Segment Start: EXERCISE DATA

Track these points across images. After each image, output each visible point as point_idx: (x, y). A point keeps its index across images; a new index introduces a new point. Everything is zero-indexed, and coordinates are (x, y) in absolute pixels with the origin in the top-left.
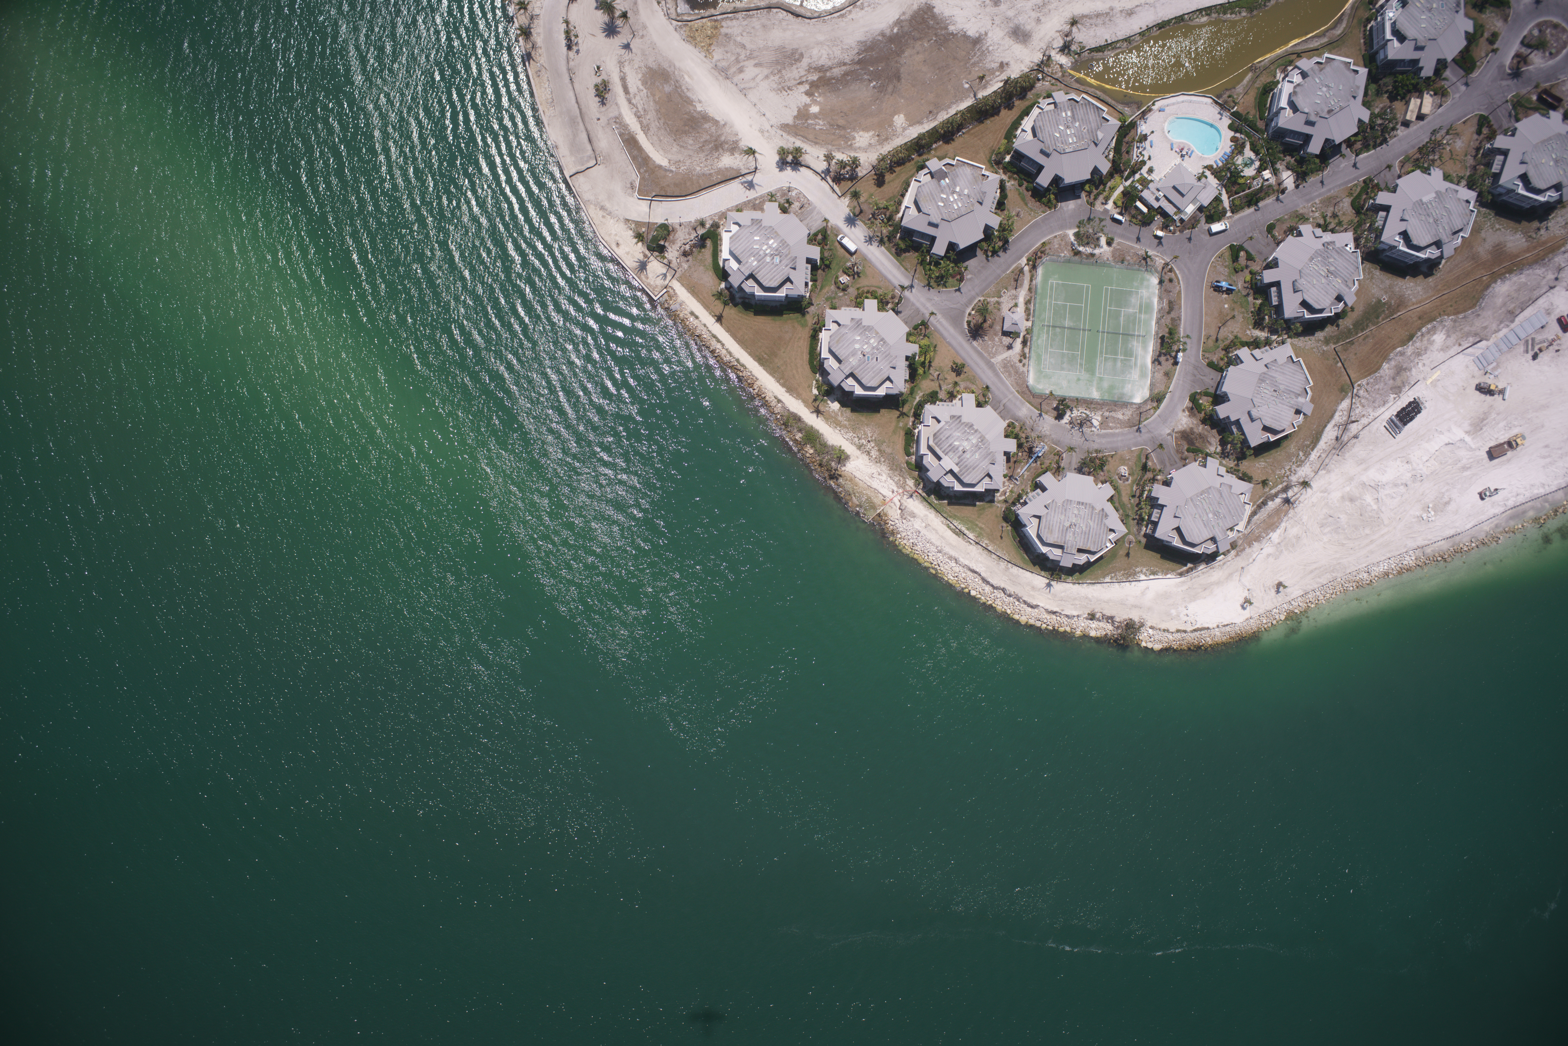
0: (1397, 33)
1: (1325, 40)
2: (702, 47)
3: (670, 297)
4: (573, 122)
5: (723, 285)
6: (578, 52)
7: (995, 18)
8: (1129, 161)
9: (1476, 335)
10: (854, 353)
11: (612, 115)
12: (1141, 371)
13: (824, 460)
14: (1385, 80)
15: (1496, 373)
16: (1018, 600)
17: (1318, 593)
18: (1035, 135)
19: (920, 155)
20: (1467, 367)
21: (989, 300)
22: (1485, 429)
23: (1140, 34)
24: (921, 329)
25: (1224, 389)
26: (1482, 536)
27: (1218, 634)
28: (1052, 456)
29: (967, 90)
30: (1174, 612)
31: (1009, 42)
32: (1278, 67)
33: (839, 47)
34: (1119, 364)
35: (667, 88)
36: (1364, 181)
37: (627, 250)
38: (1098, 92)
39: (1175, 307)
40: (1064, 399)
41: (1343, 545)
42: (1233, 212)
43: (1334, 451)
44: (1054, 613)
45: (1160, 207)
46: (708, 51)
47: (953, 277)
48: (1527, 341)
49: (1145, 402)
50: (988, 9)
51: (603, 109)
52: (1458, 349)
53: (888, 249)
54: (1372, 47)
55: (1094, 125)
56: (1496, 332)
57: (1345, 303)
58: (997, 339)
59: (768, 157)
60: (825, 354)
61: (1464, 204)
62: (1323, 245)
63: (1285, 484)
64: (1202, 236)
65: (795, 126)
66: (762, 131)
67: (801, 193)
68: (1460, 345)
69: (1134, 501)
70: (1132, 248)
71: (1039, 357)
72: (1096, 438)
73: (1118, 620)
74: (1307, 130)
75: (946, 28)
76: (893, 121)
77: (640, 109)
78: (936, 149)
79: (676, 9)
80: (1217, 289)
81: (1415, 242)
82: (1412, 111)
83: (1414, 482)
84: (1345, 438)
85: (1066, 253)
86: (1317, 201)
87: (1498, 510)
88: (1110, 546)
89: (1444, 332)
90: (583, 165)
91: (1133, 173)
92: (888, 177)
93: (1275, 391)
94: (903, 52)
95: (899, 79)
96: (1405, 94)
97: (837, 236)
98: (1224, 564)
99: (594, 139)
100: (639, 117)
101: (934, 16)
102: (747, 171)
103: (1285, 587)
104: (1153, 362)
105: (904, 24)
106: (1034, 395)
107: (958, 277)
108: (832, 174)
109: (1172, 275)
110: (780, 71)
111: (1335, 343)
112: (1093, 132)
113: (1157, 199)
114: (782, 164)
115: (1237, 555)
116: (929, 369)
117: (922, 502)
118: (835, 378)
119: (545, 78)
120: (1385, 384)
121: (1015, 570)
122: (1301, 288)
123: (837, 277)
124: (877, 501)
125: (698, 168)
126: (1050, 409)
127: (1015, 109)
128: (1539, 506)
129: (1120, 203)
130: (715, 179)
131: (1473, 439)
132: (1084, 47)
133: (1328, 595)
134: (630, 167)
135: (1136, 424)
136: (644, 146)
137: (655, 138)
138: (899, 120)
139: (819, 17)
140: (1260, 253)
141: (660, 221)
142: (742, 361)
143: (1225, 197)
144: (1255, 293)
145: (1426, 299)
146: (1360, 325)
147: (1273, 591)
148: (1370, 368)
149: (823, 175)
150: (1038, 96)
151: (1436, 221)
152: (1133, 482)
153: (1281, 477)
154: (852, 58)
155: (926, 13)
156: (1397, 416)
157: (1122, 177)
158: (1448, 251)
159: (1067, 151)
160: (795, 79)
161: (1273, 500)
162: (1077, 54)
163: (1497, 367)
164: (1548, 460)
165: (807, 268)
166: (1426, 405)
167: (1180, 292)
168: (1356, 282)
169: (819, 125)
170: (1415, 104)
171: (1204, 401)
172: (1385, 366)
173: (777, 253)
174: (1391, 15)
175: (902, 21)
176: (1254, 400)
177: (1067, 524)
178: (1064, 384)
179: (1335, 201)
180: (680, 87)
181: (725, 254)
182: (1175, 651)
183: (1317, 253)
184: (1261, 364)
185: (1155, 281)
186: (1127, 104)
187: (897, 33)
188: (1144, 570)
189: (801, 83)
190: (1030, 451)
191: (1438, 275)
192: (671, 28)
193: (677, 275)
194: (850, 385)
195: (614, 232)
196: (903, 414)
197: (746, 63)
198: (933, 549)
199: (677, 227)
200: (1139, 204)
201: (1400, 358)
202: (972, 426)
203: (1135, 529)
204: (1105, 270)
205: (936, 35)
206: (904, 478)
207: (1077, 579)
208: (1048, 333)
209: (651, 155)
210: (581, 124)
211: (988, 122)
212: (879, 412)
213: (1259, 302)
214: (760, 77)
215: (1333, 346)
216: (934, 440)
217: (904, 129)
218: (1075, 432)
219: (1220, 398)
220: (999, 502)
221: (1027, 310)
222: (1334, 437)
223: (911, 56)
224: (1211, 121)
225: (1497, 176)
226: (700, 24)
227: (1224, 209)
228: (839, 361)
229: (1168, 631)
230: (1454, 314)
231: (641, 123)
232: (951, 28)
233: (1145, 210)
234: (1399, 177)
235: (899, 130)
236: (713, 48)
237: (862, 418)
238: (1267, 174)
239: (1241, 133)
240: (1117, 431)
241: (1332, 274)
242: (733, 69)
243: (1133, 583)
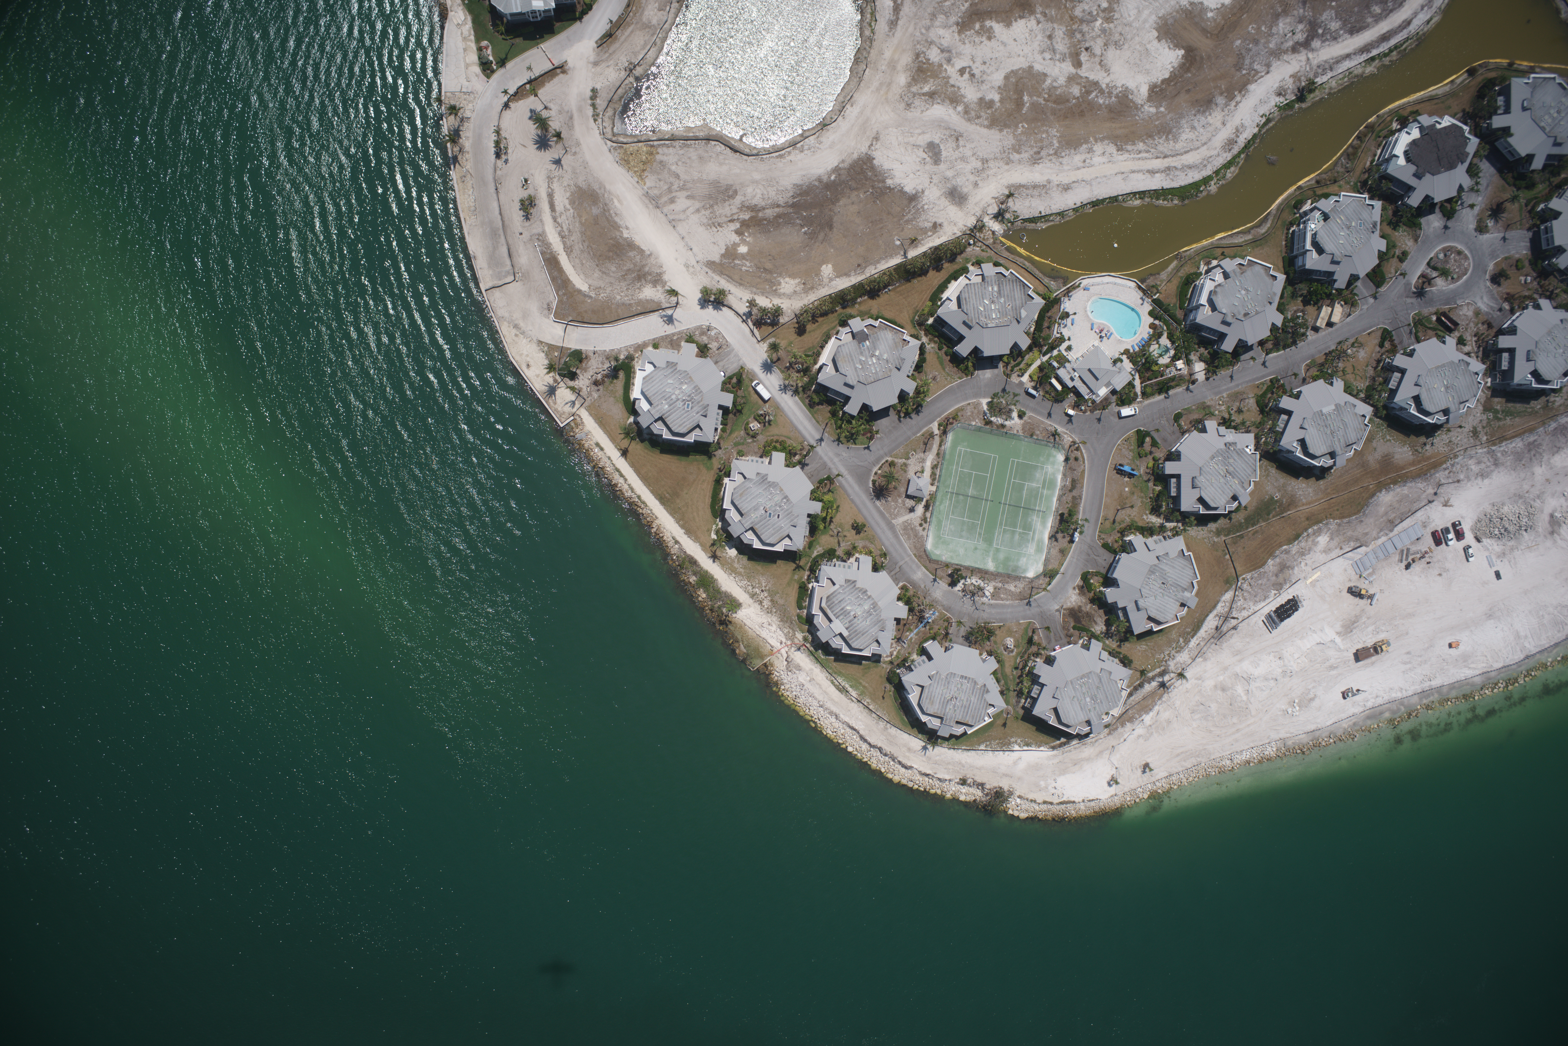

Segment End: EXERCISE DATA

_EXERCISE DIRECTIONS_. Return every line of the listing above that contains the string "pixels".

_REPLY_.
Track these points across images. After each image, output each visible point as point_idx: (x, y). A point keeps its index across images; a new index introduces a new point. Everything is zero-indexed, and coordinates are (x, y) in absolute pixels with the origin in the top-left.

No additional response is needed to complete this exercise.